Страница:
50 из 344
Он был подвязан на три стороны проволокой к столбикам — проволоку украли; подвязал веревкой — веревку украли; подвязал мочалкой — мочалку украли…»
Вывода два: или беззаветное озорство, или уж такая нищета, что и мочалка — клад. В существовании такой нищеты сомневаюсь.
Страсть кн. Волконского к дереву — страсть наследственная. Прочтите главу о его матери. Какой редкостный женский образ! Какая женственность сердца, какая мужественность духа, какое царственное небрежение к дню. Страсть к Вечности, — так бы я определила ее сущность, и эту страсть унаследовал от нее сын.

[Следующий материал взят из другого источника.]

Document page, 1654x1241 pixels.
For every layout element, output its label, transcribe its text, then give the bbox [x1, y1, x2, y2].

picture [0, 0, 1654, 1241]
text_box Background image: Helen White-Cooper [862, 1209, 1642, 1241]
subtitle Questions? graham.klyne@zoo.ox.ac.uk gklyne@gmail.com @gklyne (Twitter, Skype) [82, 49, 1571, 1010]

«От святителей своих (так мы называли ее работу [24] ) она с садовыми ножницами и пилой шла к своим деревьям и кустам. И елки, и каштаны, и дубки, и белая акация, и бересклет были наперсниками ее дум; и часто, возвращаясь домой с охапками цветов, с пригоршнями семян, с карманами, набитыми желудями, она приносила с собой новую мысль, проект новой главы или какую-нибудь блестящую полемическую искру…» «Не могу не вспомнить, что после смерти ее мы, как водится, заказали парчовый покров. Когда его принесли, и мы покрыли ее, сестра моя сказала мне: — Посмотри на галун. — Я посмотрел, — на нем был орнамент из дубовых листьев и желудей…»
Елизавете Григорьевне Волконской принадлежит один из самых трепетных женских возгласов, спор женщины и одинокого духа, где последнее слово остается — за последним.